The life I led in Paris, however, was mean and degraded and boring. I wanted more. I began to steal money as well as food. I found someone to teach me how to read, and thereafter I stole books whenever I could. Once or twice I was almost caught, but I always got away. I could melt into shadows, scale walls in the winking of an eye, move as quietly as a cat. Perhaps those who pursued me thought I changed into a mist. It must have seemed that way at times.

When the Napoleonic Wars began, I was careful to avoid the army, since I knew they would require me to expose myself to daylight. But I followed behind them in their campaigns. I traveled through Europe in that fashion, saw much burning and killing. And where the Emperor went, there was loot for me.

In Austria in 1805, I saw my great chance. On the road by night, I chanced upon a wealthy Viennese merchant fleeing before the French armies. He had all his money with him, converted to gold and silver, a fabulous sum. I stalked him to the inn where he spent the night, and when I was sure he was asleep, broke in to make my fortune. He was not asleep, however. The war had made him afraid. He was waiting for me, and he was armed. He pulled a pistol from beneath his blankets, and shot me.

Shock and pain overwhelmed me. The blow drove me to the floor. It had caught me in the stomach, square, and I bled profusely. But then, suddenly, the flow began to ebb, and the pain lessened. I got up. I must have been a terrible sight, pale-faced and covered with blood. And a strange feeling came over me, one I had never felt before. The moon was coming in through the window, and the merchant was screaming, and before I knew quite what I was doing I was on him. I wanted to silence him, to clamp my hand over his mouth, but… something took hold of me. My hands went to him, my nails-they are very sharp, very hard. I tore open his throat. He choked on his own blood.

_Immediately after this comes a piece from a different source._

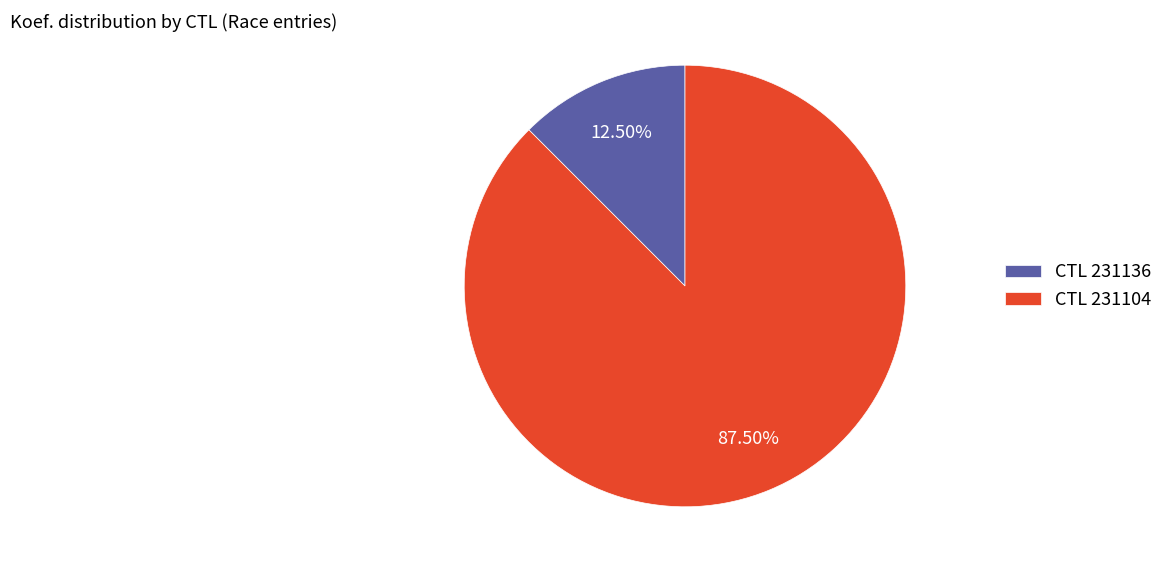

What is the majority slice?

CTL 231104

I stood there, trembling, watching the black blood spurt out from him, his body thrashing on the bed in the pale moonlight. He was dying. I had seen people die before, in Paris, in the war. This was different. I had killed him. A great passion seemed to fill me, and I felt… desire. I had read often of desire in the books I stole, of lust and the carnal urges to which man is heir. I had never felt any of it. I had looked on naked women, on men, on couples locked in sexual congress, and none of it had touched me. I could not comprehend all this nonsense I read of uncontrollable passions, lusts like fire. But now I knew them. The blood flowing, this fat rich man dying in my hands, the noises he made, his feet beating on the bed. It all excited some animal deep within me. The blood drenched my hands. It was so dark and hot. It steamed as it came from his throat. So I leaned forward and tasted it. The taste made me mad, feverish. Suddenly I had plunged my face into his neck, ripping with my teeth, sucking up the blood, tearing, swallowing. He stopped thrashing. I fed. And then the door opened, and there were men with knives and rifles. I looked up, startled. How I must have terrified them. Before they could act, I was through the window and gone into the night. I had the presence of mind to grab the money belt as I went. It had only a fraction of the man’s fortune in it, but it was enough.